Пусть он длится. Еще рано. Солнце, кажется, остановилось над камнями, освященными людьми. Старая суровая песня плывет над городом и спускается в долину Иехошафата, и душа моя, не смейтесь над этим словом, душа моя не ощущает ни потребности, ни желания последовать за ней, даже для спасения от того, что ей угрожает.
Издали я вижу, как пляшущие ставят старика на землю. Они устали, а он нет. Теперь я лучше его вижу. Знакомое лицо. Это тот нищий, или проповедник, которого я знал в детстве. Он узнает меня и делает мне знак. Я отрываю ногу от земли и делаю шаг, потом еще один. И перевожу дух: это не он, это вообще не старый человек. Не Катриэль ли это? Толпа разделяет нас; я стараюсь пробиться сквозь нее, но теряю его из виду. Спрашиваю людей: куда девался высокий стройный человек с горящими глазами? Они не знают. Встревоженный, я кидаюсь к одному, к другому: одни поворачиваются спиной, другие смотрят, ничего не понимая.

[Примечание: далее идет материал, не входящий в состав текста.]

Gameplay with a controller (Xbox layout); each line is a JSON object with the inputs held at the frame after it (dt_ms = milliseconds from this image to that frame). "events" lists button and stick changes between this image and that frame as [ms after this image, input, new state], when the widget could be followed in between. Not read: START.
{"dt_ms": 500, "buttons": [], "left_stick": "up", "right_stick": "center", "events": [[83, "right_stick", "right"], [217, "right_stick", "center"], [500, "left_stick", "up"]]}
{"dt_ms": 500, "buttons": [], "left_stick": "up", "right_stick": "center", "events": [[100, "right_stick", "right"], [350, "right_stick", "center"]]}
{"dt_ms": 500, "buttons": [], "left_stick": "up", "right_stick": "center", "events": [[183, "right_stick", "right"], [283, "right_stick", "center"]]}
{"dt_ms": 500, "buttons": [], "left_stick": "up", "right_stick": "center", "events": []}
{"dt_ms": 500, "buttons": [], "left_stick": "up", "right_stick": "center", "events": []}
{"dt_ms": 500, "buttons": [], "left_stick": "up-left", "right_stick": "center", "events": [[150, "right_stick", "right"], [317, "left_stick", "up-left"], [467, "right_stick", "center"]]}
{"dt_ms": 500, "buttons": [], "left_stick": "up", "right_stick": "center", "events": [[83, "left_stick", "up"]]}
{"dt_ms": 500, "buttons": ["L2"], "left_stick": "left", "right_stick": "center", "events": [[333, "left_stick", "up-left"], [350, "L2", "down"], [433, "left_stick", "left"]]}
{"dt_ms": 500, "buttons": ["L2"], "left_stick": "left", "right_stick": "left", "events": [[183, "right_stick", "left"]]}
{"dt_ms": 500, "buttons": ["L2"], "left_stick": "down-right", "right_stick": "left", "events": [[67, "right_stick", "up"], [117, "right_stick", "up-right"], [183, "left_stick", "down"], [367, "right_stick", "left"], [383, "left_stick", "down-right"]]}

А толпа тем временем густеет. Военные, чиновники, журналисты текут снизу длинной процессией, и к ним присоединяются раввины и безбожники со всех концов города, со всех концов страны. Мужчины, женщины, подростки всех возрастов, всевозможного происхождения, говорящие на всех языках, занимающиеся всеми на свете ремеслами — я вижу, как все они поднимаются к Стене, к тому, что осталось от их общей тоски. Как недавно, на Синае, в тот день, когда им была дана Тора. Как когда-то, в царстве ночи, когда ее отобрали у них. Вот и опять происходит великое собирание изгнанников: круг завершен, конец соединяется с началом и оправдывает его. Там, в лагере, тихий и набожный человек в приступе безумия кричал: «Мы все слышали Бога в пустыне; здесь нам дано будет Его увидеть». «Да, — ответили ему, — увидеть Его и погибнуть». Образ Бога нельзя вынести: его можно унести только в смерть.
А здесь рождается образ человека. И, чтобы обрести его, весь народ уже в третий раз двинулся в путь.
Это все тот же народ, и походка у него все та же. Не изменились и декорации. Персонажи меняются с бешеной скоростью: будто кто-то торопливо заслоняет одни картины другими, все более и более старыми. Цари и отшельники, принцы и мятежники смешиваются с раввинами в черном, с солдатами в защитной одежде, со студентами-талмудистами, от восторга не чувствующими под ногами земли. Глаза и руки их полны мечтаний и приношений. Несколько вечностей назад начался их путь, и у них походка людей, твердо решивших сделать своими и свое прошлое и свою судьбу.
Вот этот упрямый, сгорбленный папаша с порыжевшей бородкой: на каком костре, по какому закону он терпел свое мученичество? А этот подросток с круглой спиной — от какого счастья его отвергли? И та девочка, грызущая ногти: в каком гетто, в какую эпоху обрела она такую зрелость, такой опыт? Она идет мелкими шажками, и я спрашиваю себя, почему она не бежит, она должна была бы бегать и расти. Она должна была бы убежать и выжить. Она не бежит потому, что ее держит за руку женщина. У женщины благородная, неторопливая походка. Внезапно я вижу профиль женщины — и сердце мое обрывается. Все начинает кружиться вокруг меня и во мне. Теперь я вижу отчетливо их обеих, обмануться невозможно: у девочки открыт рот, она жадно ловит воздух, ей душно, ей хочется пить, но она ничего не говорит, чтобы не огорчить свою мать, которая и моя мать тоже.